While you may only have or need one instance of a class, it does not necessarily mean that it is the right time to use a Singleton pattern to lock that object or force it into a global state. Singletons are a controversial design pattern, and some even argue that Singletons are an anti-pattern that should be avoided because encapsulating an object restricts future flexibility.
2. Factory Method
In the Factory Method, a "creation" design pattern, developers create objects with a common interface but allow a class to defer the instantiation to its subclasses. The factory method promotes loose coupling and code reuse, acting as a "virtual builder" that works with any class implementing the interface and allowing subclasses the freedom to choose the objects being created. When new classes are needed, they can be added to the factory.
This pattern is not suitable for simple scenarios where developers risk overcomplicating processes to use a design pattern.
3. Facade
The Facade design pattern belongs to the "Structural Design Patterns" type, which helps provide an interface (class) to access a large amount of code/multiple objects.
It encapsulates complexities of various subsystems (often organized into a class) behind a simple interface. For example, an e-commerce client only wants one point of interaction with a brand, rather than individually communicating (interconnecting) with each system supporting the sale, such as product inventory, authentication, security, payment processing, order fulfillment, etc.
In this case, the Facade has encapsulated all the activities and systems related to "order" to provide a single interface – the client remains completely unaware of what happens behind the scenes.
4. Strategy
This design pattern falls under the "Behavioral Design Patterns" type. In the strategy pattern, interchangeable algorithms are encapsulated together in a "family," and one of the algorithms is selected at runtime as needed. For example, a family of algorithms may be related to the "sorting" of products on an e-commerce website based on size, color, award, etc. The strategy is implemented based on customer actions.
This pattern is incredibly powerful in personalized marketing strategies as it responds to customer location, inputs, or actions to provide a different experience to each user.
5. Observer
The Observer design pattern is of the "Behavioral Design Patterns" type, linking an object (subject) to dependents (observers) in a one-to-many pattern. When any of the observers change, the subject is notified.

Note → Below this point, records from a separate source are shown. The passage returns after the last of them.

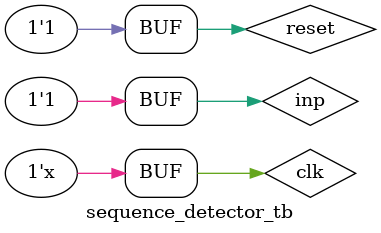
<source format=v>
`timescale 1ns / 1ps


module sequence_detector_tb(

    );
    
    reg inp,clk,reset;
    wire out;
    sequence_detector DUT(inp,clk,reset,out);
    initial begin
        reset<=0;
        clk<=0;
        inp<=0;
    end
    always #5 clk<=~clk;
    initial begin
        #10 reset<=1;
        inp<=0;
        #10 inp<=1;
        #10 inp<=0;
        #10 inp<=1;
        #10 inp<=1;
        #10 inp<=0;
        #10 inp<=0;
        #10 inp<=1;
        #10 inp<=0;
        #10 inp<=1;
        #10 inp<=1;
        #10 inp<=0;
        #10 inp<=1;
        #10 inp<=1;
        #10 inp<=0;
        #10 inp<=1;
        #10 inp<=1;
        #10 inp<=0;
        #10 inp<=1;
        #10 inp<=1;
        #10 inp<=0;
        #10 inp<=0;
        #10 inp<=1;
        #10 inp<=0;
        #10 inp<=1;
        #10 inp<=1;
        #10 inp<=0;
        #10 inp<=1;
        #10 inp<=1;
        #10 inp<=0;
        #10 inp<=1;        
    end
    
    
endmodule

</source>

The Observer design pattern is useful in any event-driven programming, such as notifying a user of a new comment on Facebook, sending an email when an article is submitted, etc.
6. Builder
The Builder design pattern is of the "Creational Design Patterns" type, separating the construction of an object from its representation. This design pattern allows for greater control over the design process (more step-by-step), but also decouples the representation to support multiple representations of an object using the same base construction code (the ConcreteBuilder step).
This pattern executes in sequential steps as the object is built, calling only the necessary steps for each iteration of the object.
7. Adapter
The Adapter design pattern is a "wrapper" that converts one interface type into another existing interface type. The Adapter design pattern helps classes work together when they are incompatible, enabling code to function together.
These patterns are useful for taking mixed interfaces and converting them into a consistent API.
EXPERIENCE MAKES THE MASTER
In Software Engineering, there are advantages and disadvantages to using software Design Patterns. Knowing when to use software Design Patterns, and when not to, and understanding the best way to implement each pattern boils down to having an experienced team that can identify each problem and associate it with a solution that each Design Pattern can offer.